Barrels and barrels of spirits
Eventually, the tour brought us back to the front of the production room. We stood before the large copper still as Lars continued discussing the distillation process. After a few minutes of discussing the various types of alcohol created during distillation, Lars cracked open the still, which immediately produced a steady blanket of steam that slowly crept toward the ceiling. “We were working on a rum earlier today, so it’s still a little hot,” Lars said as he pulled back the metal still door. Fixed on the dense cloud of steam inside the dimly lit still, I continued listening as Lars explained the importance of proper distillation. He described the poisoning effects of methyl alcohol on the body, and described the importance of reducing this form of alcohol and removing it from the Ethyl alcohol to leave a pure, digestible product. “We call the nasty stuff heads,” Lars said before gesturing to a plastic jug on a nearby shelf. The jug had a cartoon face with X’s for eyes drawn onto its surface, resting just above the word “heads” spelled out in capital letters. Removing the lid on the jug, Lars invited us to take a smell of the byproduct as he described its potentially lethal effects on humans. One by one Patrick, Ross, and I took a sniff of the liquid, which smelled like a blend of rubbing alcohol and bottom shelf tequila. We made a few remarks about the contents as we stepped back toward the still. Moments later, Lars wrapped up his tour and invited us back to the front of the building for a drink at the bar. Of course, we took him up on his offer.




Looking into the still

With the tour complete, Patrick, Ross, and I grabbed a spot at the end of the bar and took our time ordering a drink. Drink in hand, we found a small table to sit at in the middle of the art gallery and spent the next hour getting caught up and talking about the news of the day. Around us a decent crowd milled about the facility, taking in the sights of the art and the distillery. In the middle of the welcoming, comfortable environment the minutes passed quickly as we chatted, which brought the night to a close relatively quickly. With the distillery preparing to close for the night, the three of us took our final sips of our drinks and walked out into the gentle rain that had started falling sometime earlier. There we wrapped up our conversations and parted ways, which ended my first trip to the Yahara Bay Distillery.
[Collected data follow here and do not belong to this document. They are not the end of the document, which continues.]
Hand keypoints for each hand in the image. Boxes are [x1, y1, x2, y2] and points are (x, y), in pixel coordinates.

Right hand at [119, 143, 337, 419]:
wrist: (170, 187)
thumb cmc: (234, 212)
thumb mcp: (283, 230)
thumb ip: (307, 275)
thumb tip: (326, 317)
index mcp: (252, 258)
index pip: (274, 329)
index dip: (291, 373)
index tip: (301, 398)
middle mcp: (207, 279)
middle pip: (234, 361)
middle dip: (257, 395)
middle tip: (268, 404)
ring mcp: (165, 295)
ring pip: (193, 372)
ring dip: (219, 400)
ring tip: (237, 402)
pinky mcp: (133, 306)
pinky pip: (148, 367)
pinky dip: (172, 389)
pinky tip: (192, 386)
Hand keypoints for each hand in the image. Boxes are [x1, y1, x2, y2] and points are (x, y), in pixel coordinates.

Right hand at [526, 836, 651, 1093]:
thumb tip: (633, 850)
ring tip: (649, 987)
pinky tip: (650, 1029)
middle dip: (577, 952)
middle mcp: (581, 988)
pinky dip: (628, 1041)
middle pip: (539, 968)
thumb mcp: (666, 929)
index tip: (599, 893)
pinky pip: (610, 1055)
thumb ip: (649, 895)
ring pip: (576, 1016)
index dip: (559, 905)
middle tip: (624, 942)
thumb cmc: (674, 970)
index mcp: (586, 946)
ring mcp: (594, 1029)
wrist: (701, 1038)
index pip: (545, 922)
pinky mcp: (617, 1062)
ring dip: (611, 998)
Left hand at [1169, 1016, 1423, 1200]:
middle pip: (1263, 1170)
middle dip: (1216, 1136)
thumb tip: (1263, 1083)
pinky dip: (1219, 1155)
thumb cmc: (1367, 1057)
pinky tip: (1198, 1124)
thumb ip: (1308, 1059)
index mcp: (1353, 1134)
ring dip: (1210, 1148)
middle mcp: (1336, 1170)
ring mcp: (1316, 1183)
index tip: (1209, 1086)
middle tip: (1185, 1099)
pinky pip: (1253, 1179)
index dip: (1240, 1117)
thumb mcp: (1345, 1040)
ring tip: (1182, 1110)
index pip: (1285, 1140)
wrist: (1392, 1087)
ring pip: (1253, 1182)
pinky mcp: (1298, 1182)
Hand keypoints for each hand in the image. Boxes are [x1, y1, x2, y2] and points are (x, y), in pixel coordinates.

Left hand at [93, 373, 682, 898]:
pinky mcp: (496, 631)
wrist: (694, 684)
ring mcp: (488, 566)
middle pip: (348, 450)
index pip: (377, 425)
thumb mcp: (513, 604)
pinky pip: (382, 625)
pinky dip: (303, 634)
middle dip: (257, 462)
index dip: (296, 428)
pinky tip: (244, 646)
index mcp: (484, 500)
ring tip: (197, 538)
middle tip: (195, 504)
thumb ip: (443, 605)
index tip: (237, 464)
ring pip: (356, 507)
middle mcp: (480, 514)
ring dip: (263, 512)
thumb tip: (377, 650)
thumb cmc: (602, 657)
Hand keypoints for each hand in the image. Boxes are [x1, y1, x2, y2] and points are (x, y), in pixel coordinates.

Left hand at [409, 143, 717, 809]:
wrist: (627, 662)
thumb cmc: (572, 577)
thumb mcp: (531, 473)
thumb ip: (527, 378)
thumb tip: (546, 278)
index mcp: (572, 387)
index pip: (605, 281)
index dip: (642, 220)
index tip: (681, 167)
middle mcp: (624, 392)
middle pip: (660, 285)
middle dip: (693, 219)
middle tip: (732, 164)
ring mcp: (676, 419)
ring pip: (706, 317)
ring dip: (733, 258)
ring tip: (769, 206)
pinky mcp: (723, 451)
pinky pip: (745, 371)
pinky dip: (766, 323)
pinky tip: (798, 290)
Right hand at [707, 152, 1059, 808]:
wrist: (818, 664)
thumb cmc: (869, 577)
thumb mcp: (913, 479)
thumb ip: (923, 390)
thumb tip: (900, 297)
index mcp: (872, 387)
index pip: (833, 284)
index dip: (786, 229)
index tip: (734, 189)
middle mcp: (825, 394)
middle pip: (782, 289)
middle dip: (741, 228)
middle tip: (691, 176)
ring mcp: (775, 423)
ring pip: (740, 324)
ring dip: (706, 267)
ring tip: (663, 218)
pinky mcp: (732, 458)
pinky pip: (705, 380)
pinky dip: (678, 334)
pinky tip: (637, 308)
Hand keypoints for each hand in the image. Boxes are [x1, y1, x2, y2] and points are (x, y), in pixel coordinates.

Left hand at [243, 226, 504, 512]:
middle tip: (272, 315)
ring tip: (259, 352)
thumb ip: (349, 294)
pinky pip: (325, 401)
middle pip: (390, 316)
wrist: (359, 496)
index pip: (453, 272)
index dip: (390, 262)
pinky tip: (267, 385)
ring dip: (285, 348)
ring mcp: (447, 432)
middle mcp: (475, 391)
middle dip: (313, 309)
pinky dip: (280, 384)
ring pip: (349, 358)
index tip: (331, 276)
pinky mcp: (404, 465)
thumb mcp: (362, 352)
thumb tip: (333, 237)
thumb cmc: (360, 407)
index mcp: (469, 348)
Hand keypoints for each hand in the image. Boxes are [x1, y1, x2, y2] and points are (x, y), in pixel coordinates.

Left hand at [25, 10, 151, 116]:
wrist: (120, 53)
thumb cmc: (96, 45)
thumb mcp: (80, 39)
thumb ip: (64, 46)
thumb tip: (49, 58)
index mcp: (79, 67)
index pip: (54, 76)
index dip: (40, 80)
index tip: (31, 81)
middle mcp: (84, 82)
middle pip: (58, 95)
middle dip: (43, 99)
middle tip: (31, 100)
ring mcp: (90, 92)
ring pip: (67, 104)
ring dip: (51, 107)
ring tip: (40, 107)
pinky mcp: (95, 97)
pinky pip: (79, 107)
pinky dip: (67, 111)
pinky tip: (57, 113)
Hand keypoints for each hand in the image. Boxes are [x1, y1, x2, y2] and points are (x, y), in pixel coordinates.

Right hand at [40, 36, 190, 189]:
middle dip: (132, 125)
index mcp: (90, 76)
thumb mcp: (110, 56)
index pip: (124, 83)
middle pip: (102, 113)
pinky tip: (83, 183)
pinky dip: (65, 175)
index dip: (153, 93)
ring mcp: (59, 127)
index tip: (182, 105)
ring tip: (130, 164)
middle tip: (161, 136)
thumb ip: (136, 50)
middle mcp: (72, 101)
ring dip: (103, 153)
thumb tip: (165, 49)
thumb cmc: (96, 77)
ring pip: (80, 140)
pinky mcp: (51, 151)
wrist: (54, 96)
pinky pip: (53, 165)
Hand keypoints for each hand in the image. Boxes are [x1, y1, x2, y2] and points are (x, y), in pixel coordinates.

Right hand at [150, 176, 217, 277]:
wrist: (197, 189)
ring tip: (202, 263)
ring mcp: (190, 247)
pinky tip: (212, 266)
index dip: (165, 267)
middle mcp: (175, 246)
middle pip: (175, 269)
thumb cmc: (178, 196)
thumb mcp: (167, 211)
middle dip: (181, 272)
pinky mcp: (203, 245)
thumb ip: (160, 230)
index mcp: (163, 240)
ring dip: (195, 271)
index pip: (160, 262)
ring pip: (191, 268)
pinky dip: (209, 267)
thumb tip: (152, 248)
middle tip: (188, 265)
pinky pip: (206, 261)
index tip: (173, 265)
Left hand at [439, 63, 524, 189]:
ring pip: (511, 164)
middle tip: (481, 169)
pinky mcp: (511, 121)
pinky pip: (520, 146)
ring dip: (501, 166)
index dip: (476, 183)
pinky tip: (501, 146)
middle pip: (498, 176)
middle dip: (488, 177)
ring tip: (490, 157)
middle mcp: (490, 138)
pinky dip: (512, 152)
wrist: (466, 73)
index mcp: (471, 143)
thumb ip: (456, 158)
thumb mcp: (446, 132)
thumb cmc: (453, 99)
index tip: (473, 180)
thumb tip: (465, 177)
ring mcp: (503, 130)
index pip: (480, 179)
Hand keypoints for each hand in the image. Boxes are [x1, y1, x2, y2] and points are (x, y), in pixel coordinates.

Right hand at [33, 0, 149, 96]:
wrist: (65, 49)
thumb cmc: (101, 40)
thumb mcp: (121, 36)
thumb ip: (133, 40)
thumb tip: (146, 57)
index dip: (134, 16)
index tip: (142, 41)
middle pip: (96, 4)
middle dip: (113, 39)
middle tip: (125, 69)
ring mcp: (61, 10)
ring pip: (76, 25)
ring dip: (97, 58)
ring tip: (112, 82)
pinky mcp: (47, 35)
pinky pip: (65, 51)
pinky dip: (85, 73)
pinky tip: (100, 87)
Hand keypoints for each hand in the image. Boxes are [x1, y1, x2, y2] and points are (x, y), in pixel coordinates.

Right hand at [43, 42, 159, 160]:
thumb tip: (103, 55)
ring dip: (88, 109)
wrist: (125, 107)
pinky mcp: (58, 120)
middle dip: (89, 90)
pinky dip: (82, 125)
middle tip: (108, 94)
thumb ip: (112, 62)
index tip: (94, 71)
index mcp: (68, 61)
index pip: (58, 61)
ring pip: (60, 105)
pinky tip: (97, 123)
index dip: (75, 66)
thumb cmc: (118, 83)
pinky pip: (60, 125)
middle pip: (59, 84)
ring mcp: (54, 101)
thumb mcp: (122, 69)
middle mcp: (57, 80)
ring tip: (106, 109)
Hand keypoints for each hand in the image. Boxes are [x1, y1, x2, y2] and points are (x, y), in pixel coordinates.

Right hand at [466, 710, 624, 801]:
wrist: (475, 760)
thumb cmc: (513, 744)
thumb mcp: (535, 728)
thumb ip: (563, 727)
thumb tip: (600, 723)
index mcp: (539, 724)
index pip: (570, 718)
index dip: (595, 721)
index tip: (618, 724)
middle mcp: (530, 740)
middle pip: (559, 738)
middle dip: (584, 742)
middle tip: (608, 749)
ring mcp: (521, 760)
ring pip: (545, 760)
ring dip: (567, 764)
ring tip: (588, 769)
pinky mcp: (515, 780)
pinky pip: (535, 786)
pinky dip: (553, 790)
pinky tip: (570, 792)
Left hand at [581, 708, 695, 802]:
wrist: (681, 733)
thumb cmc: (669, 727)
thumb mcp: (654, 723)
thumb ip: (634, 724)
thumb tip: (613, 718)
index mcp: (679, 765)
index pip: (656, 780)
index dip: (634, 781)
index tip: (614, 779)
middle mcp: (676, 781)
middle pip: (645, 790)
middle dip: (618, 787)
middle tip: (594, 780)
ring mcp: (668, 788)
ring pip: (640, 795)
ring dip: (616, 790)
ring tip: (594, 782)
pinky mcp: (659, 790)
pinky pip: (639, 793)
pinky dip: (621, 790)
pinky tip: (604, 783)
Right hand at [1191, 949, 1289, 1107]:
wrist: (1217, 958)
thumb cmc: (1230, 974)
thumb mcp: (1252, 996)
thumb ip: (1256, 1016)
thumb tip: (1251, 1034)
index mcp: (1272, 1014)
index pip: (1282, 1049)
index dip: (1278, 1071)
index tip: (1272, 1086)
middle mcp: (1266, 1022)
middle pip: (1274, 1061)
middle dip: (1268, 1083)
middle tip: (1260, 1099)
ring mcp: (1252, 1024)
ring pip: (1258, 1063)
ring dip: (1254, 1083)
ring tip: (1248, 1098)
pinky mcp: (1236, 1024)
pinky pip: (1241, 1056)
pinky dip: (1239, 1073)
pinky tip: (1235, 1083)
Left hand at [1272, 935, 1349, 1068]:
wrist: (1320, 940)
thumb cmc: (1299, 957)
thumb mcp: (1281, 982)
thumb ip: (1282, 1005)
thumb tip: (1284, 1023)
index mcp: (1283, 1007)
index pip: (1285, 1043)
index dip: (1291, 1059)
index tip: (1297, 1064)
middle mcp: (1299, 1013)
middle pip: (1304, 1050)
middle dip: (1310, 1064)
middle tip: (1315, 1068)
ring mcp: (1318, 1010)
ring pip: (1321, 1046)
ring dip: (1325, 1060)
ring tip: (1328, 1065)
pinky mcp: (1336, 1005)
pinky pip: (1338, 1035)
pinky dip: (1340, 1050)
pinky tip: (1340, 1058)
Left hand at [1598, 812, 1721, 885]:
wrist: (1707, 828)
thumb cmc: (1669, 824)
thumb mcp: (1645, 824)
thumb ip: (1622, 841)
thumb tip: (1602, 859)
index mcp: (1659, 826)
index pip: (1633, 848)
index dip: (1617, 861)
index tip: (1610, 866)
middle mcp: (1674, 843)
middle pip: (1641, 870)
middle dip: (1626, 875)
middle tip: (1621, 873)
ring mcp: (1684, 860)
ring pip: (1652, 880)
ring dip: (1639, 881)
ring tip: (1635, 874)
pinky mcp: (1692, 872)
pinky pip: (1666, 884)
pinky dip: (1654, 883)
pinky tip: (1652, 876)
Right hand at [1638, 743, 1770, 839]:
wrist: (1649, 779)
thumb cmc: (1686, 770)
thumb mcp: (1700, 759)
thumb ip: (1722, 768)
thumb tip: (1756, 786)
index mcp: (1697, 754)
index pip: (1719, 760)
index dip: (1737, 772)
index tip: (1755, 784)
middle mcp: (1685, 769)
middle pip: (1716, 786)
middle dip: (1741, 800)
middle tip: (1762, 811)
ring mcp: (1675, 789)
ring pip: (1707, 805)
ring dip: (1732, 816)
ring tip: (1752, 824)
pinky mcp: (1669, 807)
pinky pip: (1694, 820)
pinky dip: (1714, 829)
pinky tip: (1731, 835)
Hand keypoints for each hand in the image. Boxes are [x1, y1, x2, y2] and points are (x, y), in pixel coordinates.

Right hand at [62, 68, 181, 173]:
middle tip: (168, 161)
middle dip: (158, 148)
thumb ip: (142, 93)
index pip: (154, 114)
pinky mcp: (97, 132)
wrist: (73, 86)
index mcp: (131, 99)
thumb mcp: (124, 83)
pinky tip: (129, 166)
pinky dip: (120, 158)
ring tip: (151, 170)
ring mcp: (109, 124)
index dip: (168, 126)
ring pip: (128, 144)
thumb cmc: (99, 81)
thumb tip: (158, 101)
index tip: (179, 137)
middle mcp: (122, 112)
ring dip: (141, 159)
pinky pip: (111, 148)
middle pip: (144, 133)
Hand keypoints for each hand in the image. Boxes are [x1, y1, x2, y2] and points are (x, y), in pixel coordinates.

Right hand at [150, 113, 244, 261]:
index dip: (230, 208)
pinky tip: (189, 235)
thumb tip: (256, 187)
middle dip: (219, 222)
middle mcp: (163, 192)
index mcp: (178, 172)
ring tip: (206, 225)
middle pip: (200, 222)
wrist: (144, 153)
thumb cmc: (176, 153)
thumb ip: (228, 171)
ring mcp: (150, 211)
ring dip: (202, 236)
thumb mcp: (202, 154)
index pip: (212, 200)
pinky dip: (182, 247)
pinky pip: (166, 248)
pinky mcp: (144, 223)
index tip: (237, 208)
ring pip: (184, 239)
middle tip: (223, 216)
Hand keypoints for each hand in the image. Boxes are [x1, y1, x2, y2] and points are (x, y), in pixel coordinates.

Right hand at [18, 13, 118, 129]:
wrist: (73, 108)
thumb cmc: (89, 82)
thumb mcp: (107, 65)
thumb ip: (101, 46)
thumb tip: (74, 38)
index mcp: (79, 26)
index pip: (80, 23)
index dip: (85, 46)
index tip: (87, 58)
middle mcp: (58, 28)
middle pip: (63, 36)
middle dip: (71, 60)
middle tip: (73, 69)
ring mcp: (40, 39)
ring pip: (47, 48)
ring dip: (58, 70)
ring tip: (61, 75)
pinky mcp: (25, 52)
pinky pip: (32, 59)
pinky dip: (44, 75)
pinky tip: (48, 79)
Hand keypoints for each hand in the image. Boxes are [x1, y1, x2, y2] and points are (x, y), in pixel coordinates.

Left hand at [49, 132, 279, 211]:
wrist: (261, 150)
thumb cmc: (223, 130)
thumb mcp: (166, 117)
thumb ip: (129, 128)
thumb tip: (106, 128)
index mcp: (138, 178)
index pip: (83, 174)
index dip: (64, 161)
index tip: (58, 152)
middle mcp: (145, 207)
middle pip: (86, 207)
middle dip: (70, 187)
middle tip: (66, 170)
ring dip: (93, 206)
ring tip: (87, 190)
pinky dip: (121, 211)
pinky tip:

Bottles and bottles of spirits
On the ride back to Patrick’s car, the two of us talked about our experience at the surprisingly hidden facility. We quickly concluded the trip to the Yahara Bay Distillery was a good way to spend a Thursday evening and was a great outlet for trying something new. As my first trip to a distillery, Yahara Bay made the experience memorable, entertaining, and informative, which covers the base of what I would want out of such an experience. While I don’t know if I will make it back to the Yahara Bay Distillery anytime in the near future, I can say I think it is a great trip to make for anyone in the Madison area. For most people, learning about the distillation process will likely provide something new, and the crew at Yahara Bay will give a tour that defines the correct way to make quality spirits. Plus, the people there are incredibly welcoming, friendly, and committed to their craft. That alone makes it worth the trip.